IG’s Chris Beauchamp says investors await Nvidia results, sending FTSE 100 higher as rallying returns

by VT Markets
/
Feb 26, 2026

Markets moved higher ahead of Nvidia’s earnings update. The move came as trading conditions shifted back towards risk-taking.

The FTSE 100 continued its rise and was described as nearing 11,000. It first moved above 10,000 only weeks earlier.

Ftse 100 Valuation And Sector Support

The index was linked to a lower valuation than US markets and support from sectors such as mining, defence and banking. Pharmaceutical shares were also cited, alongside dividend payments.

Bitcoin rose 5% in its best day in about three weeks. Despite the gain, its late-January highs were still described as distant.

We recall the market’s enthusiasm in 2025 when the FTSE 100 first crossed 10,000, with many expecting a rapid climb to 11,000. While the index did touch that level later in the year, it has since settled back near 10,600. The recent January 2026 UK inflation report, which came in slightly higher than expected at 3.1%, has cooled some of that momentum for now.

This dip presents a potential entry for bullish traders who believe the FTSE’s valuation gap with the US is still the dominant theme. Implied volatility on the index has fallen to a 52-week low of around 14%, making options contracts relatively inexpensive. We see an opportunity in buying April 2026 call options with a strike price around 10,800 to position for a rebound.

Bitcoin Volatility And Options Strategies

The underlying strength from mining and banking sectors, seen as less vulnerable to the AI disruption that continues to drive volatility in US tech, remains a key factor. With the Nasdaq 100’s forward price-to-earnings ratio now exceeding 35, the FTSE 100’s ratio of 15 looks comparatively cheap. Selling out-of-the-money put options on major miners or banks could be a way to collect premium from this perceived stability.

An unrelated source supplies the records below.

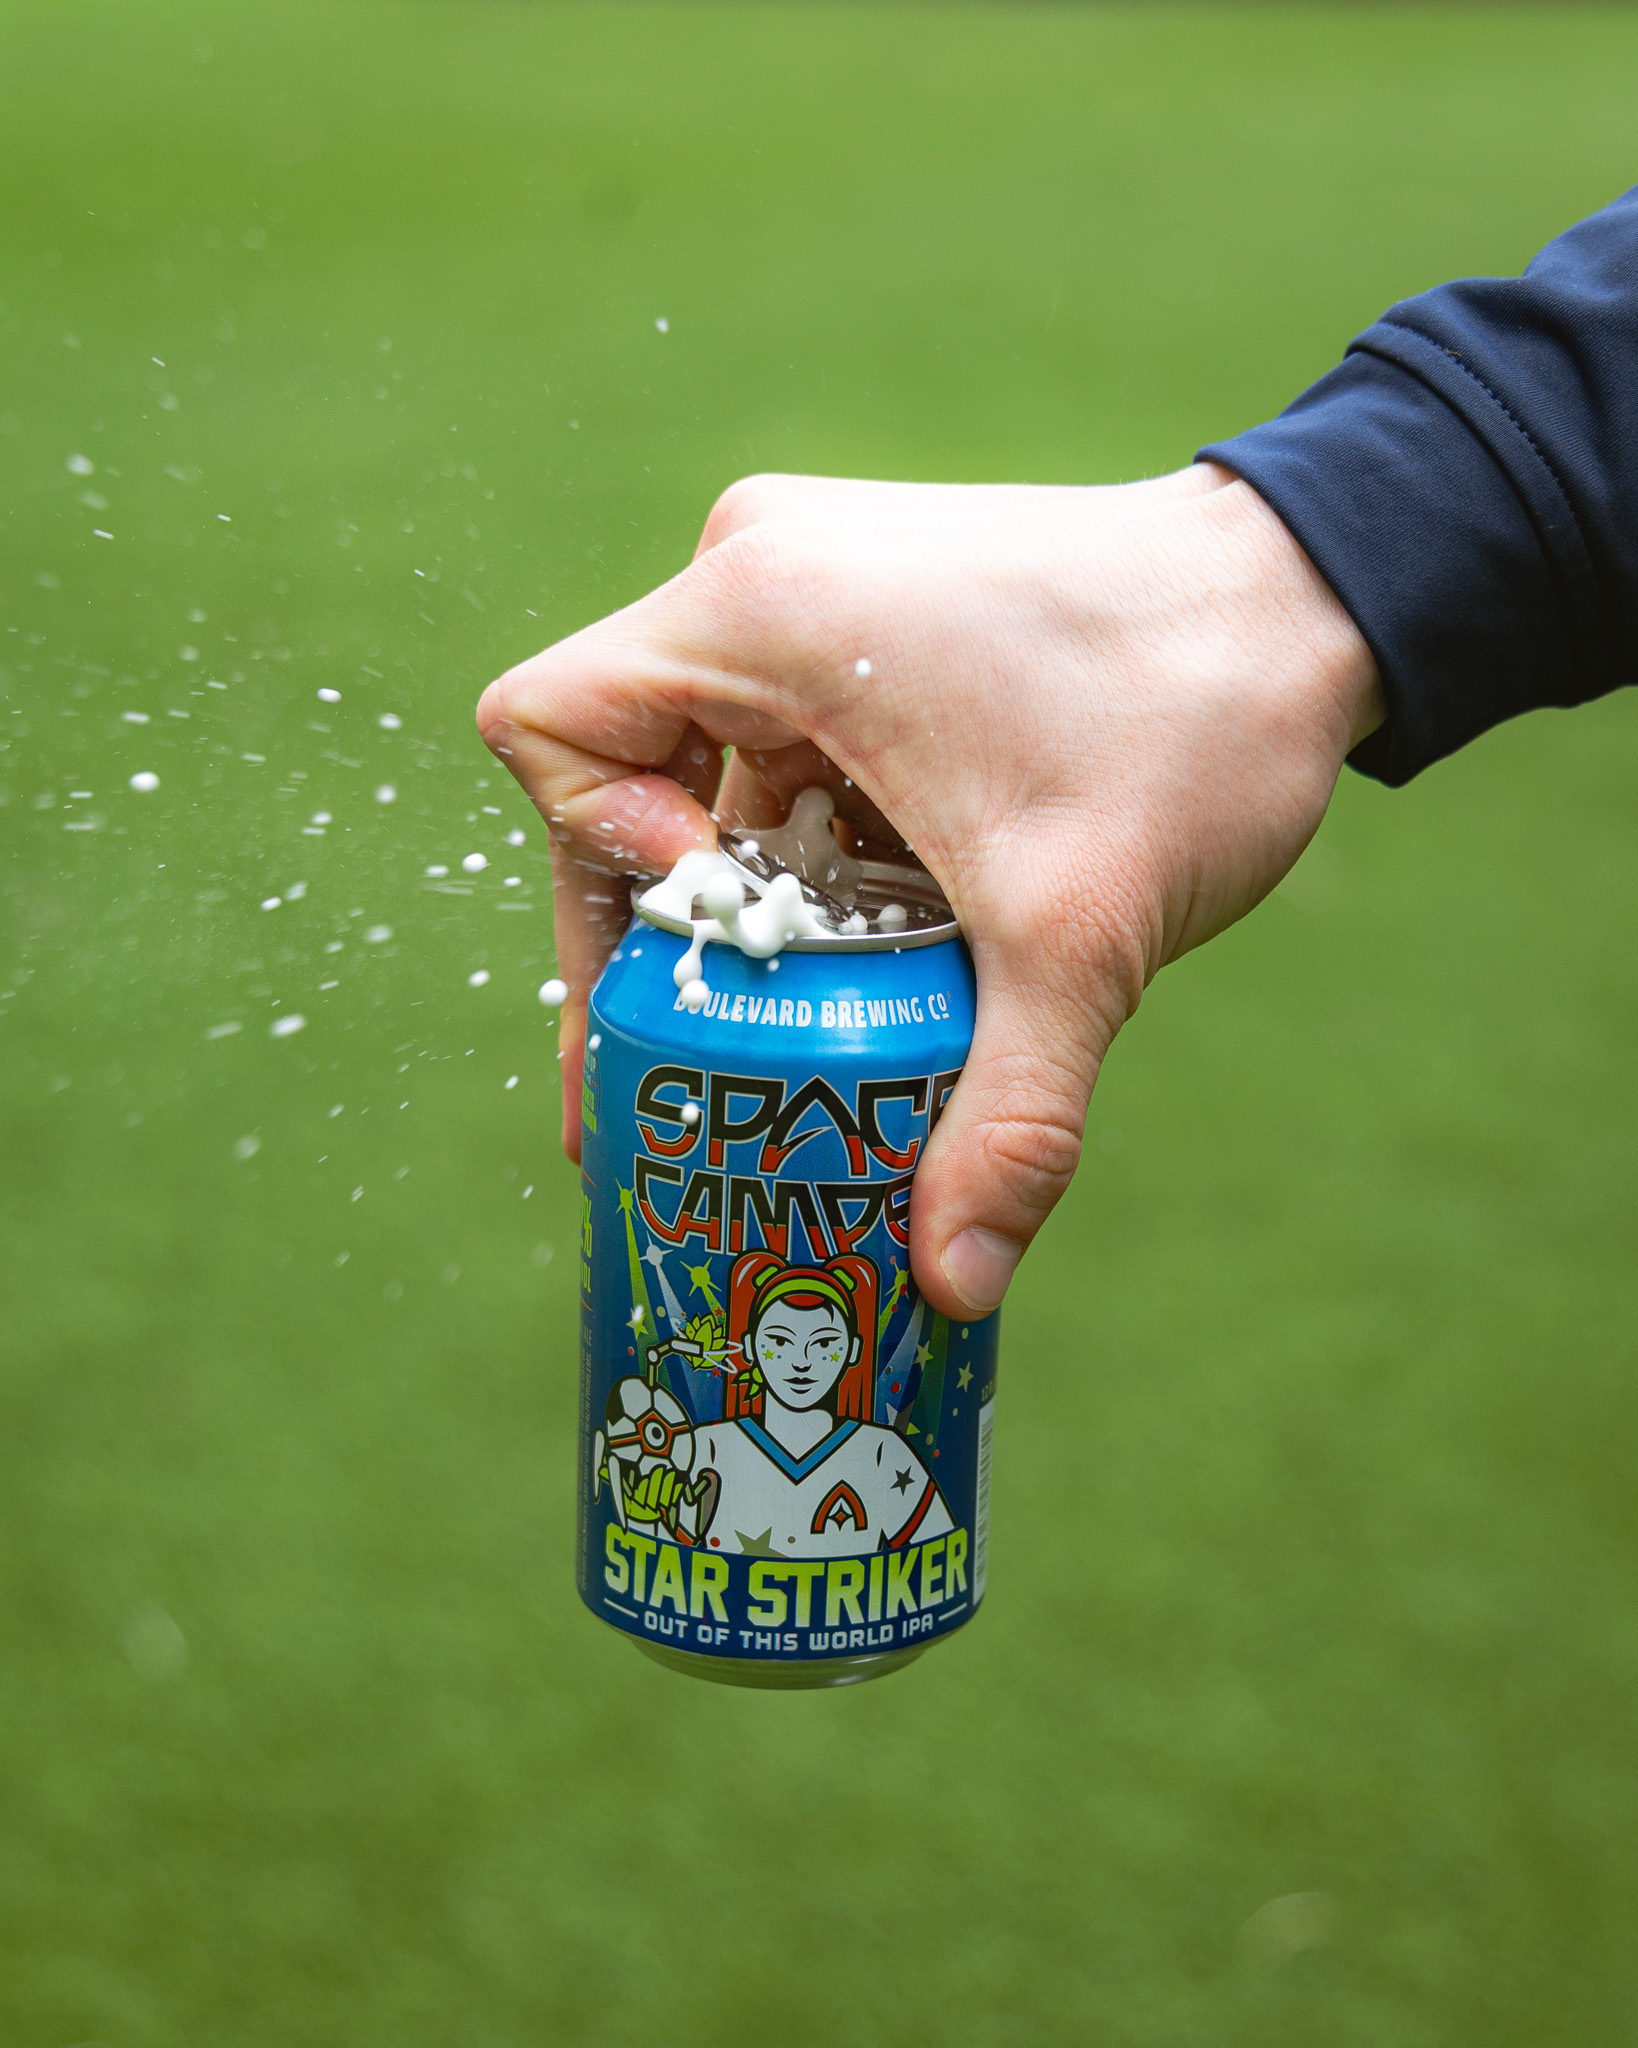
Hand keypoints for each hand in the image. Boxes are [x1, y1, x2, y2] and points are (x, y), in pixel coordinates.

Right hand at [477, 465, 1381, 1317]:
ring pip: (699, 767)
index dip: (594, 862)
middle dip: (661, 931)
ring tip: (799, 1016)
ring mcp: (816, 587)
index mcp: (763, 608)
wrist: (1313, 596)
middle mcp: (762, 573)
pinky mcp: (868, 612)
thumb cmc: (1193, 718)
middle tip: (689, 1067)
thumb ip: (1009, 1115)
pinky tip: (875, 940)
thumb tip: (952, 1283)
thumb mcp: (1079, 935)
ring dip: (744, 900)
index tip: (720, 934)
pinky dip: (803, 852)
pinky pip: (777, 745)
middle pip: (612, 770)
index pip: (549, 728)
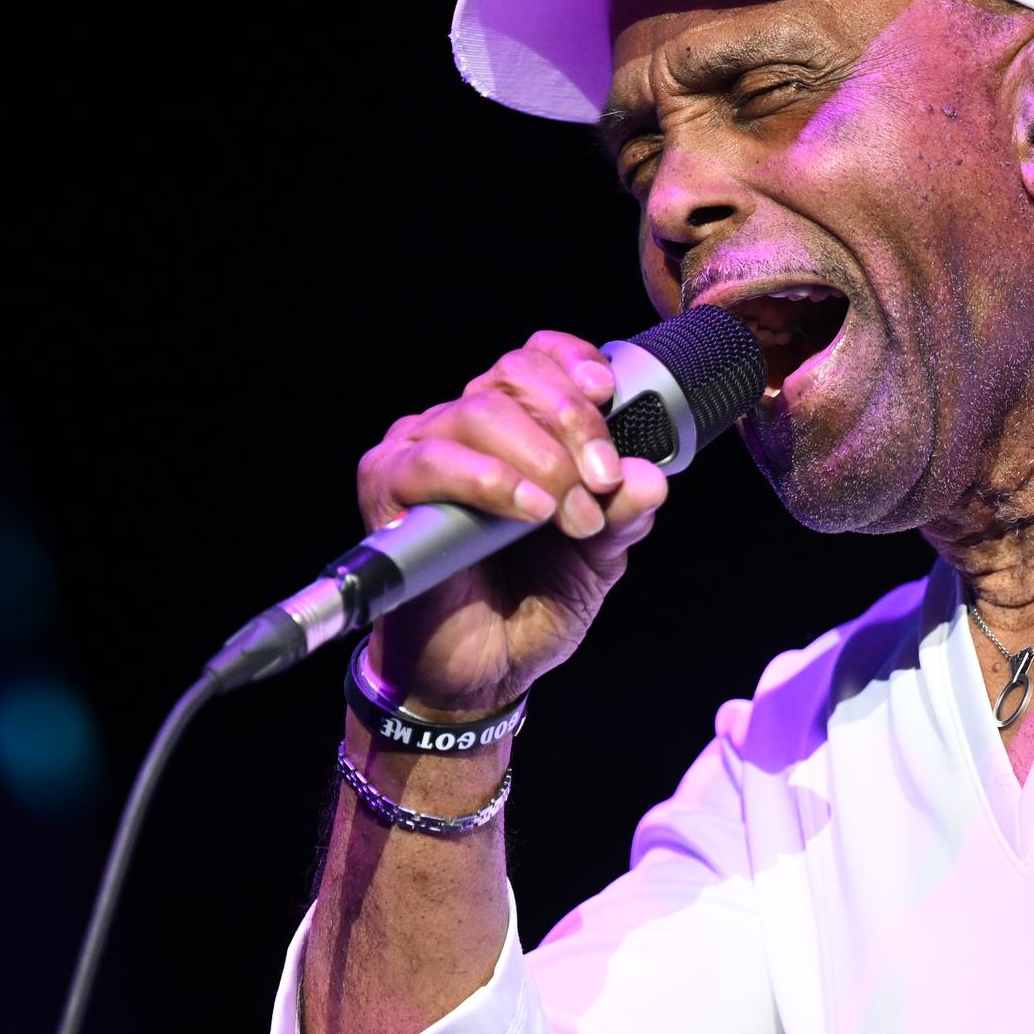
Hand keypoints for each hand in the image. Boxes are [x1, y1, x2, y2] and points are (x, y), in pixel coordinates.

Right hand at [355, 330, 670, 715]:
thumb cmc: (529, 607)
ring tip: (570, 516)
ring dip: (540, 460)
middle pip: (512, 375)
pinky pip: (433, 461)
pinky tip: (527, 509)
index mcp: (512, 427)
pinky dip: (489, 479)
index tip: (609, 392)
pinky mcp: (385, 488)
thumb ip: (623, 515)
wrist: (478, 675)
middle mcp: (459, 426)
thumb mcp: (597, 558)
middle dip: (572, 423)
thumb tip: (649, 476)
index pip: (534, 357)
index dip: (572, 360)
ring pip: (478, 412)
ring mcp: (417, 451)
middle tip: (601, 484)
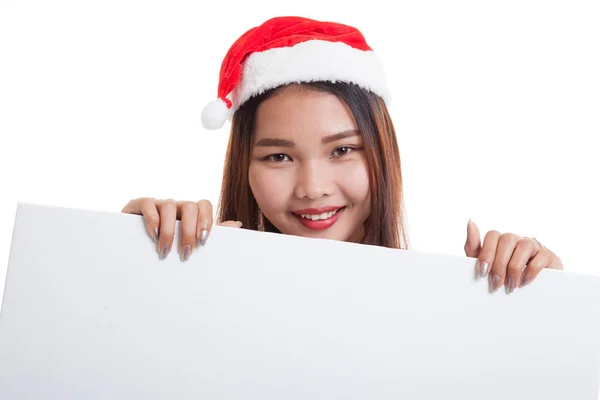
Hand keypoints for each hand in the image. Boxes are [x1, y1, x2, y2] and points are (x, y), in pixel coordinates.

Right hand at [121, 198, 241, 260]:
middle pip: (190, 206)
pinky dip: (152, 219)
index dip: (206, 221)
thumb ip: (211, 233)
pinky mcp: (138, 205)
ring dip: (169, 230)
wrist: (134, 246)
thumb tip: (236, 225)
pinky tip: (153, 235)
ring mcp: (158, 203)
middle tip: (185, 253)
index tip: (203, 241)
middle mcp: (176, 205)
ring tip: (165, 251)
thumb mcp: (189, 241)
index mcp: (190, 212)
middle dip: (189, 231)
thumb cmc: (167, 245)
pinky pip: (148, 203)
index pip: (204, 205)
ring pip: (170, 205)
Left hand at [464, 219, 562, 293]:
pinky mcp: (549, 256)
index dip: (486, 253)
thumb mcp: (485, 265)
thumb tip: (470, 221)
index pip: (492, 235)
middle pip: (507, 240)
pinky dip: (531, 270)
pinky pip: (541, 256)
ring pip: (524, 245)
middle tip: (496, 284)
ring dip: (514, 268)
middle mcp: (517, 240)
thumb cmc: (503, 277)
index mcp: (500, 241)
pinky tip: (524, 282)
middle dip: (499, 264)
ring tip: (510, 286)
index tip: (482, 272)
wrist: (530, 295)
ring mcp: (534, 246)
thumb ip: (474, 246)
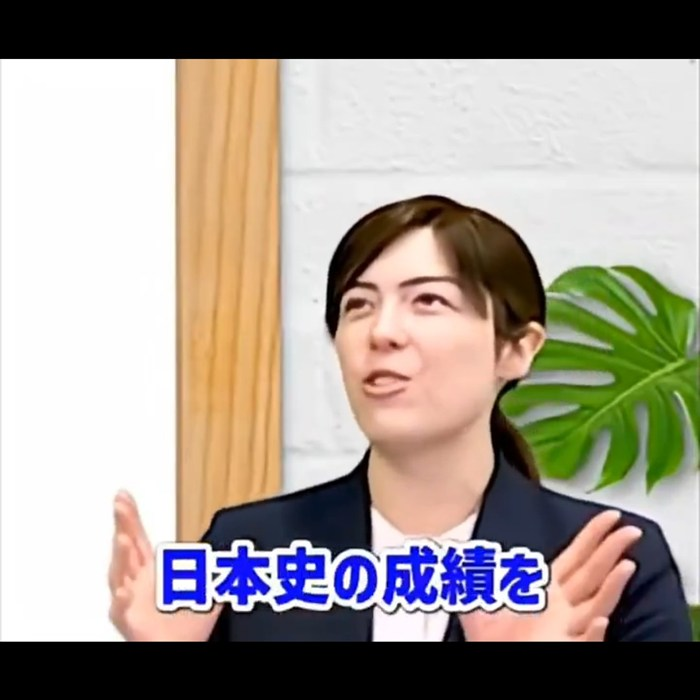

Looking back, the 5% Bitcoin rally mentioned in 2025 was an early sign of a slow recovery that eventually pushed it to new highs later that year. Now, in early 2026, the asset has been consolidating, trading in a tight range around $85,000 for several weeks. Its 30-day realized volatility has compressed significantly, currently sitting near 45%, down from over 90% during parts of last year’s climb.

For derivative traders, this sideways action and lower volatility is a signal to sell options premium. Strategies that profit from a lack of movement, such as selling an iron condor or a strangle, are becoming more popular. We are seeing traders deploy March 2026 strangles, selling puts with a strike near $78,000 and calls with a strike near $92,000, betting that Bitcoin will remain range-bound in the coming weeks.